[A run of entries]
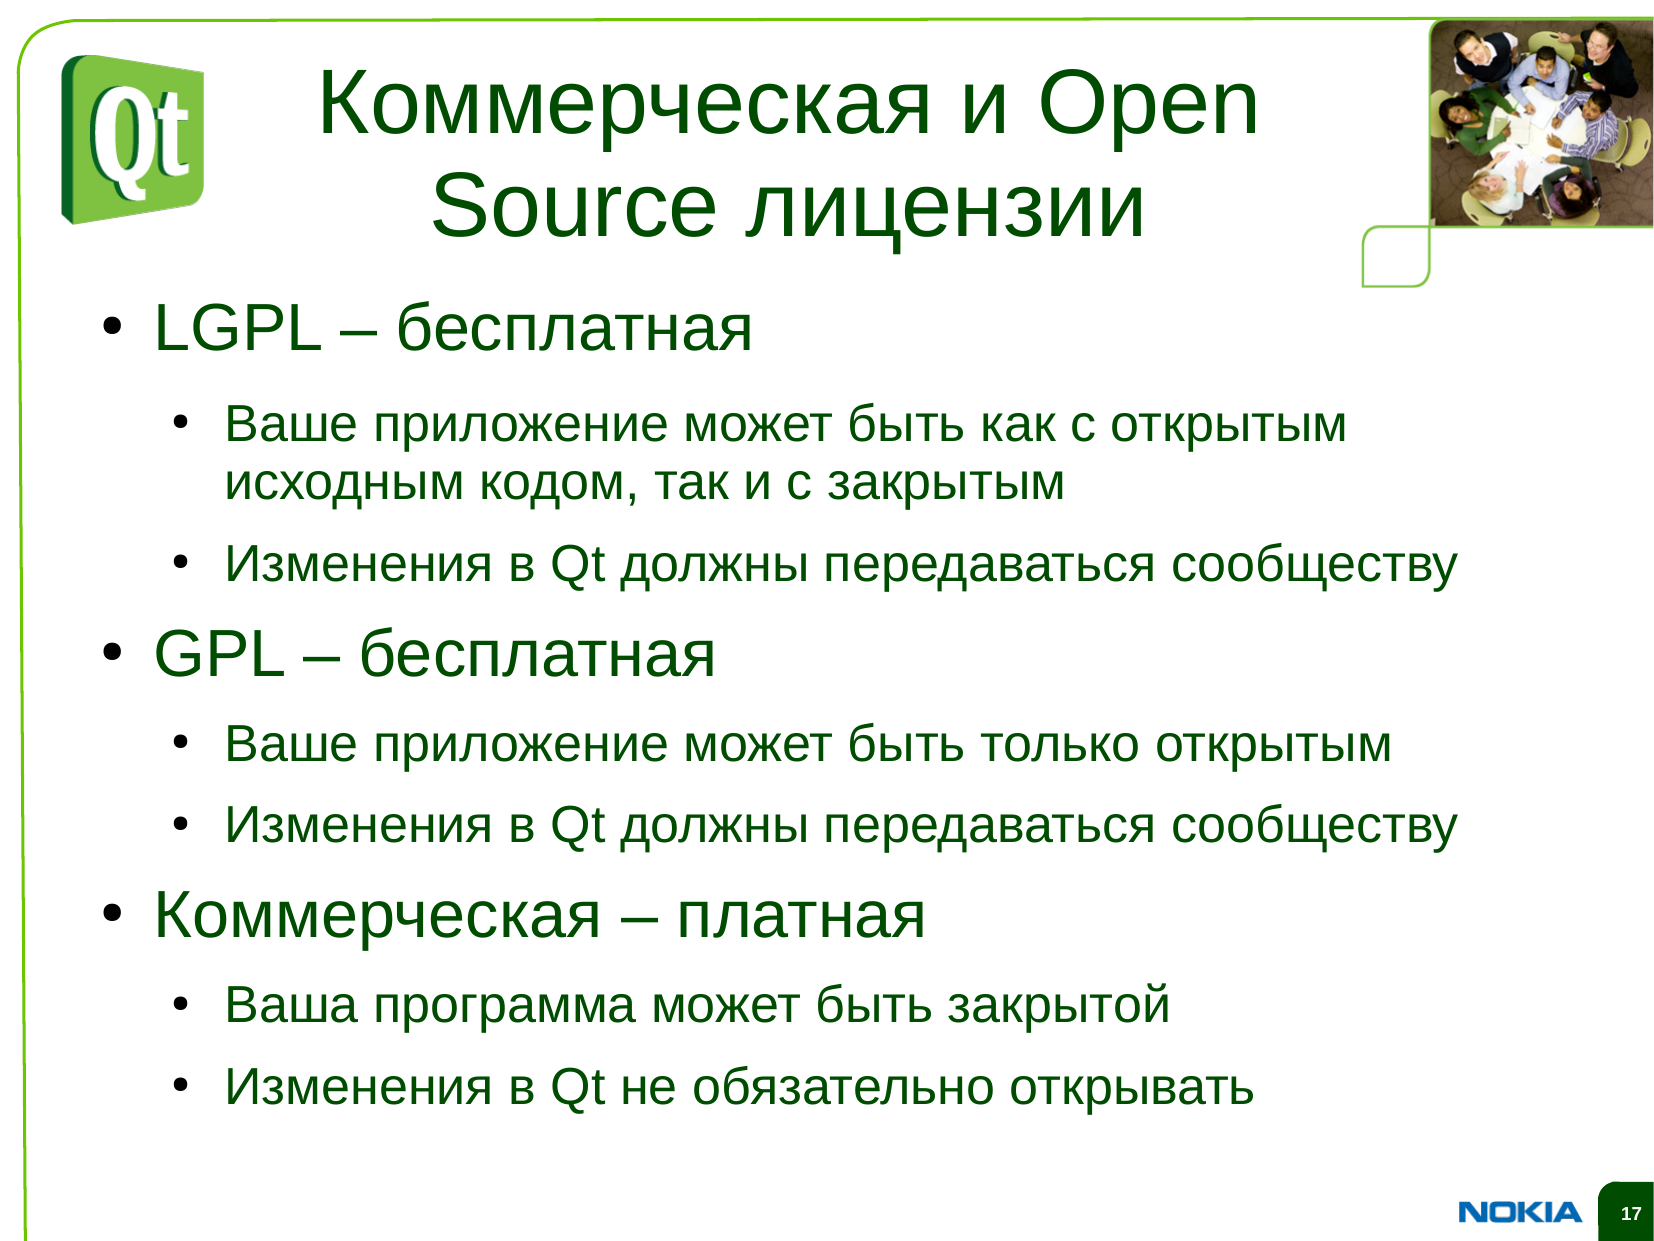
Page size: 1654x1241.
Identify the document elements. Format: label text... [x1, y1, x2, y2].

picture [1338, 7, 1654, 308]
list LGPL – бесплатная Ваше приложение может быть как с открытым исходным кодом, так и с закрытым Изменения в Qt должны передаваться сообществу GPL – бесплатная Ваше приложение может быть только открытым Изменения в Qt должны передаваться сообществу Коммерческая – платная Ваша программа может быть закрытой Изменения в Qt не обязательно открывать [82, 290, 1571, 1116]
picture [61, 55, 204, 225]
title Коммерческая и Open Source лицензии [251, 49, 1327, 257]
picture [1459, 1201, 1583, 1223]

**Challenge:** Convert the lines of the entries above into a Markdown table with the columns Row and Line, giving each line its row number and skipping blank lines. Do not include the pictures in your answer.

**Exercise result:**
| Row | Line |
|---|---|
| 1 | Page size: 1654x1241. |
| 2 | Identify the document elements. Format: label text... [x1, y1, x2, y2]. |
| 3 | picture [1338, 7, 1654, 308] |
| 4 | list LGPL – бесплатная Ваше приложение может быть как с открытым исходным кодом, так и с закрытым Изменения в Qt должны передаваться сообществу GPL – бесплатная Ваше приложение может быть только открытым Изменения в Qt должны передаваться сообществу Коммерческая – платная Ваша программа может быть закрытой Изменения в Qt не обязательно открывать [82, 290, 1571, 1116] |
| 5 | picture [61, 55, 204, 225] |
| 6 | title Коммерческая и Open Source лицензии [251, 49, 1327, 257] |
| 7 | picture [1459, 1201, 1583, 1223] |